> _Task_: Collect every line of the records below that contains the word "moto".

> _Records provided_:
====

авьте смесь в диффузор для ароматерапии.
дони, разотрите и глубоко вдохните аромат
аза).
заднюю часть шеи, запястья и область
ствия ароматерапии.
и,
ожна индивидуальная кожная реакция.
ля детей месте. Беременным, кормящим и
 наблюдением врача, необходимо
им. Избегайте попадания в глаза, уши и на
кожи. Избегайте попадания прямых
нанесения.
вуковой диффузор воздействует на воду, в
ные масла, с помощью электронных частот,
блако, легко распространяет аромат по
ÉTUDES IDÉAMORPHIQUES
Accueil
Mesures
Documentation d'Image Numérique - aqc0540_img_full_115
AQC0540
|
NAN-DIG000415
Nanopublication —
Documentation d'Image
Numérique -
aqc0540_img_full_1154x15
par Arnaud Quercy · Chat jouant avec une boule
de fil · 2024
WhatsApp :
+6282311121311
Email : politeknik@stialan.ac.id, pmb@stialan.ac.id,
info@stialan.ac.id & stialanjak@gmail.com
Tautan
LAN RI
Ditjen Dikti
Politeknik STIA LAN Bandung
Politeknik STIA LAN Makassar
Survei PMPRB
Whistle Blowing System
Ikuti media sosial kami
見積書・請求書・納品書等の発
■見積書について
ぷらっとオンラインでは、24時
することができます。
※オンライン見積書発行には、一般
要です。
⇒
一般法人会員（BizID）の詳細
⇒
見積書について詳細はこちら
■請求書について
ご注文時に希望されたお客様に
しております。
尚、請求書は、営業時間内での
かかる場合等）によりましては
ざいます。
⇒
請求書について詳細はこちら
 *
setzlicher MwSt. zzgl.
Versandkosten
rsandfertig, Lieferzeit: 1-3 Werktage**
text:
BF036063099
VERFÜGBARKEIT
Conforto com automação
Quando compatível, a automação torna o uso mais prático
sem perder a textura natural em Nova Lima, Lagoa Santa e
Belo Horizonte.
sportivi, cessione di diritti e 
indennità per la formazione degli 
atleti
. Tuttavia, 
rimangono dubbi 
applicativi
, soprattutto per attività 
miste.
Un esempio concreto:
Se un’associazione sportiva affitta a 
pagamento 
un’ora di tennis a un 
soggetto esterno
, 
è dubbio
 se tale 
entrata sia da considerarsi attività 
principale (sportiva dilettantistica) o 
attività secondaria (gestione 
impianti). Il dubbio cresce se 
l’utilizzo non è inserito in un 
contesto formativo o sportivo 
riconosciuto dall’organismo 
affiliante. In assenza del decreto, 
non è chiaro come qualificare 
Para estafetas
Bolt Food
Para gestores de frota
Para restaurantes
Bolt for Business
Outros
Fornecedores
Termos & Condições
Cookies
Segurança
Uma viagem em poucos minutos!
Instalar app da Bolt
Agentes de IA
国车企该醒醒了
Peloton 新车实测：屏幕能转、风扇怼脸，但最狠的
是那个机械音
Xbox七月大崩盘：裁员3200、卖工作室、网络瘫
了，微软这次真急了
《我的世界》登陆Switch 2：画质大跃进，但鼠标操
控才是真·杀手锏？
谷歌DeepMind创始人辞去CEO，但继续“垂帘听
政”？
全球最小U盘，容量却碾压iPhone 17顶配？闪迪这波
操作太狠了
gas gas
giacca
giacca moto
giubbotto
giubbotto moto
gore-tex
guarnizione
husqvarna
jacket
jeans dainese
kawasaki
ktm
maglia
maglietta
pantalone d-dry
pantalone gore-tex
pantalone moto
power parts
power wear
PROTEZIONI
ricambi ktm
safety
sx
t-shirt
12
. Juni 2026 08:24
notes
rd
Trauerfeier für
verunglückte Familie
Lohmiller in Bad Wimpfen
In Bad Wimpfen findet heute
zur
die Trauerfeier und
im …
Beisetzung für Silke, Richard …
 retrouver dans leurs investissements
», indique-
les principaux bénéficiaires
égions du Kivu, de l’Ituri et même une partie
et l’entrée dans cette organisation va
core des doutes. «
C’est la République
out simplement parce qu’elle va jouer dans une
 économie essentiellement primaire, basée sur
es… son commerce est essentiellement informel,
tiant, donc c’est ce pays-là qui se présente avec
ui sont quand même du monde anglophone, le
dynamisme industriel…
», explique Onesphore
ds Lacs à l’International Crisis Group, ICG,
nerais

====

> _Solution to this exercise_:
giacca moto
giubbotto moto
pantalone moto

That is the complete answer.